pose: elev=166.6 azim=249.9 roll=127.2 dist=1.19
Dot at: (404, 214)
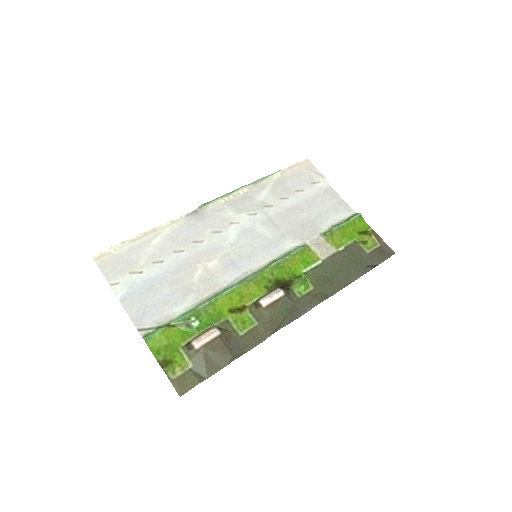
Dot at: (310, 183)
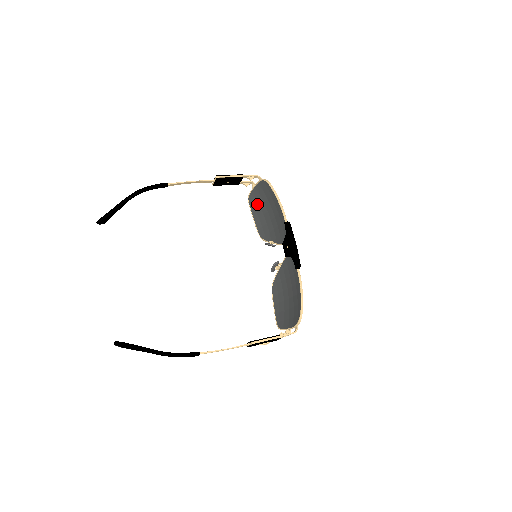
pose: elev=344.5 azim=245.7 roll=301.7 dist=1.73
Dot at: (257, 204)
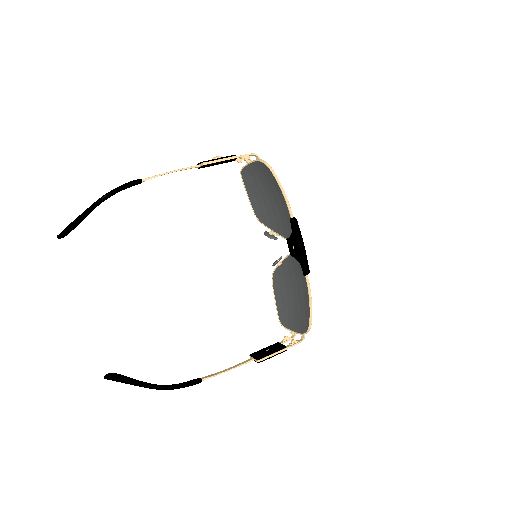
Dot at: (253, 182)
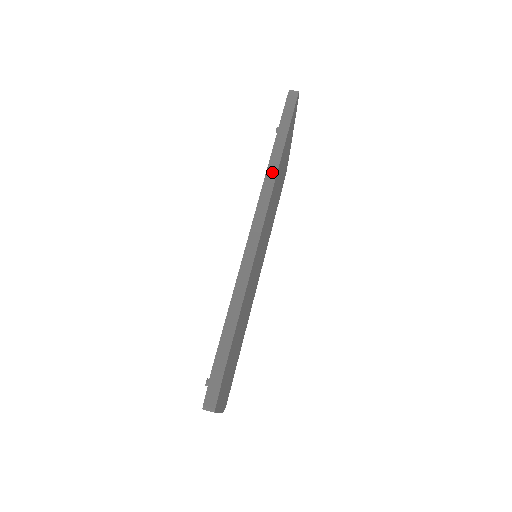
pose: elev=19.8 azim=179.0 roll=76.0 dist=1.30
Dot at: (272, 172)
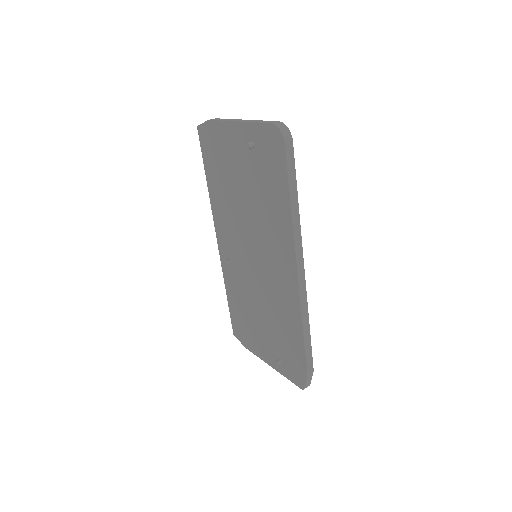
==
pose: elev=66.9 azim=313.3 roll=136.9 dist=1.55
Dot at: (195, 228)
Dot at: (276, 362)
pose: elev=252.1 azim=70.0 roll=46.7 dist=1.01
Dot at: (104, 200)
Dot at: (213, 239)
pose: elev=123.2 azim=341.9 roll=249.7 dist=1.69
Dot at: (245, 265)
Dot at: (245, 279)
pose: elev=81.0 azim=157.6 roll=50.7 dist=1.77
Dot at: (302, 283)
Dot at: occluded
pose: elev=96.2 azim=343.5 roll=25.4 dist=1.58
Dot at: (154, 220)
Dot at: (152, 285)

**Work to be completed:** Pick out every line in the two blocks of rows above that contains the word "pose", and copy each one in full.

**Result for this exercise:**
pose: elev=166.6 azim=249.9 roll=127.2 dist=1.19
pose: elev=344.5 azim=245.7 roll=301.7 dist=1.73
pose: elev=19.8 azim=179.0 roll=76.0 dist=1.30
pose: elev=66.9 azim=313.3 roll=136.9 dist=1.55
pose: elev=252.1 azim=70.0 roll=46.7 dist=1.01
pose: elev=123.2 azim=341.9 roll=249.7 dist=1.69
pose: elev=81.0 azim=157.6 roll=50.7 dist=1.77
pose: elev=96.2 azim=343.5 roll=25.4 dist=1.58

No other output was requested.